In each repetition, stratified sampling is done, i.e. n1 and n2 points are sampled randomly from each group (normal and tumor). When n1n2, in half of the repetitions n1 and n2 points are randomly selected from the normal and tumor samples, respectively, and vice-versa in the other half. Prior calibration is performed in each repetition, and 15% of the selected features are considered as missing values. Similar to the experiments on the simulated data, the clustering error of each method in each iteration is calculated by comparing the predicted labels and true labels of the sampled points (accounting for label switching issue), and the average results over 40 repetitions are provided in Fig. 4. It can be seen that the proposed optimal clustering with missing values and its suboptimal versions outperform the other algorithms. It is worth noting that the performance of Pseed is more sensitive to the selected Hamming distance threshold for reference partitions compared with the results on simulated data.

Fig. 4
figure 4

Empirical clustering errors on breast cancer RNA-seq data. a n1=10,n2=10,miss. prob.=0.15, b n1=12,n2=8,miss. prob.=0.15

Conclusion

The methodology employed in this paper is very natural. As with any signal processing problem, the basic problem is to find an optimal operator from a class of operators given the underlying random process and a cost function, which is often an error associated with operator performance. While it may not be possible to compute the optimal operator, one can at least employ suboptimal approximations to it while knowing the penalties associated with the approximations.

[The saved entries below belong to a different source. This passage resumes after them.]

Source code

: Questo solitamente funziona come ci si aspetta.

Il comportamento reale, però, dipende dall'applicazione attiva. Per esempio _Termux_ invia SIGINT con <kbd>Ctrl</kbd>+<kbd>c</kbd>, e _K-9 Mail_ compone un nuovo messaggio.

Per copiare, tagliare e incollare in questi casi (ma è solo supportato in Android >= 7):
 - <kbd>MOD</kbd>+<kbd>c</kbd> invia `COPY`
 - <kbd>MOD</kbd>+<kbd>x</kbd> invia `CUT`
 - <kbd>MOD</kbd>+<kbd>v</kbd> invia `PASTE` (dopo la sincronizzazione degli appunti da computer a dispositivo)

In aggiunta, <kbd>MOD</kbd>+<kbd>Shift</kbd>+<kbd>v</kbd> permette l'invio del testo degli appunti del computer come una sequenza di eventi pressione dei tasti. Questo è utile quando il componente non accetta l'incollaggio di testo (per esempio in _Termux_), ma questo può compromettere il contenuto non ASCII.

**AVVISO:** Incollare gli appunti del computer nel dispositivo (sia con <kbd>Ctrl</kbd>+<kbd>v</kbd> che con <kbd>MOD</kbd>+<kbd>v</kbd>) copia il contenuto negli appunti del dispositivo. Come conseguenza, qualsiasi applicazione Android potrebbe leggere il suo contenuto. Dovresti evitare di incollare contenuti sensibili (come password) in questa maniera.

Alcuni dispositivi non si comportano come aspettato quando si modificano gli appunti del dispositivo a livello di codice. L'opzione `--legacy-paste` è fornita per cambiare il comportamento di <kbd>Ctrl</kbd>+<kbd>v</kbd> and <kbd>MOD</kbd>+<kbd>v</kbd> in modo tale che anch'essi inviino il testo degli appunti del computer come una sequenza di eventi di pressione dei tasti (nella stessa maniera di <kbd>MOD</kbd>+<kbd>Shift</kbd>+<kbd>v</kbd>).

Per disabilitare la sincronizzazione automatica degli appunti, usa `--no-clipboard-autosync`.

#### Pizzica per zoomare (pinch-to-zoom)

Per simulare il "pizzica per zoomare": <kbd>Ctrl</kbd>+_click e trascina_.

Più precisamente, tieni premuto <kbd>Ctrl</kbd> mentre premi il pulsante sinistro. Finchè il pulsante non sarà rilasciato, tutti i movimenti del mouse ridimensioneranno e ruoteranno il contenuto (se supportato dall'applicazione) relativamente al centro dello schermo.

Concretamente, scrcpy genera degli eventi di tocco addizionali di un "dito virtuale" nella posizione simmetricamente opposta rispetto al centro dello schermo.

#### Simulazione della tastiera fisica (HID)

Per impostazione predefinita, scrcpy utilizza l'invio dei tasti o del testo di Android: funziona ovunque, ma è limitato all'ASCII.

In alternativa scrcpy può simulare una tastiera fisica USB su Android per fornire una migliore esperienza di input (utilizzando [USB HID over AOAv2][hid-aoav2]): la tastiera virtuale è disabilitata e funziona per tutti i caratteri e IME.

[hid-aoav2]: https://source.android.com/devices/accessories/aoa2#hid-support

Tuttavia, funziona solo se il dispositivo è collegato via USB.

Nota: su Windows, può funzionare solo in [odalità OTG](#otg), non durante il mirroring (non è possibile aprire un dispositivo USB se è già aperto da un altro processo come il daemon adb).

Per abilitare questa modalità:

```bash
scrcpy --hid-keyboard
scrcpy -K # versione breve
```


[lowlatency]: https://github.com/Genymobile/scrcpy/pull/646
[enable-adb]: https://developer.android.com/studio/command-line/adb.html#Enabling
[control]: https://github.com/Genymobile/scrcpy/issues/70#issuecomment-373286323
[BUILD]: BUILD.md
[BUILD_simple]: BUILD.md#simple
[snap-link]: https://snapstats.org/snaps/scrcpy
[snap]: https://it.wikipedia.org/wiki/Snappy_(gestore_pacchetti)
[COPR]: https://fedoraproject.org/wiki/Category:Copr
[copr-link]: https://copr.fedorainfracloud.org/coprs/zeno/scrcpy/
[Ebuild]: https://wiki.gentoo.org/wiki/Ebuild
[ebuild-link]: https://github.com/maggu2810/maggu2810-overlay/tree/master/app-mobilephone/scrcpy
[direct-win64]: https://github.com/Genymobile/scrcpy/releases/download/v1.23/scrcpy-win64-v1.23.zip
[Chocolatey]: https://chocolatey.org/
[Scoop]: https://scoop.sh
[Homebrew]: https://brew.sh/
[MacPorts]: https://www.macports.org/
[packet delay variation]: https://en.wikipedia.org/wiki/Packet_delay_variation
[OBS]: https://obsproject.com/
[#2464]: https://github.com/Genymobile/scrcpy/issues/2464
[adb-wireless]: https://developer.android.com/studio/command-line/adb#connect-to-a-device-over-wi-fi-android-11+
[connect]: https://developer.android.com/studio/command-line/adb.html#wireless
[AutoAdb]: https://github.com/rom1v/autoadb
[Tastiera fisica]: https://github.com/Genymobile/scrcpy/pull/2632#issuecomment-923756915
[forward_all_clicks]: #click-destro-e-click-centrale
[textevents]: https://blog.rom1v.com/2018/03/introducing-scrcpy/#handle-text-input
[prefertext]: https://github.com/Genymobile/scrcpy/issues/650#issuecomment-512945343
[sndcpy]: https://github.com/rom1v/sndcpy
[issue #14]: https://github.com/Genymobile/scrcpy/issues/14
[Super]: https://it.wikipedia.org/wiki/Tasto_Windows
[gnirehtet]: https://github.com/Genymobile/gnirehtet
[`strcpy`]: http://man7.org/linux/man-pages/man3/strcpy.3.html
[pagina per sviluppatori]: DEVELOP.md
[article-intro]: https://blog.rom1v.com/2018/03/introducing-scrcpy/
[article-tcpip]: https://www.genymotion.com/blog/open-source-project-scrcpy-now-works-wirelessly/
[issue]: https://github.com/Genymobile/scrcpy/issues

In this paper, we have, in effect, confronted an old problem in signal processing: If we wish to make a decision based on a noisy observed signal, is it better to filter the observed signal and then determine the optimal decision on the filtered signal, or to find the optimal decision based directly on the observed signal? The answer is the latter. The reason is that the latter approach is fully optimal relative to the actual observation process, whereas, even if in the first approach the filtering is optimal relative to the noise process, the first approach produces a composite of two actions, filter and decision, each of which is only optimal relative to a portion of the actual observation process. In the present situation involving clustering, in the standard imputation-followed-by-clustering approach, it is typically the case that neither the filter (imputation) nor the decision (clustering) is optimal, so that even more advantage is obtained by optimal clustering over the missing-value-adjusted RLPP.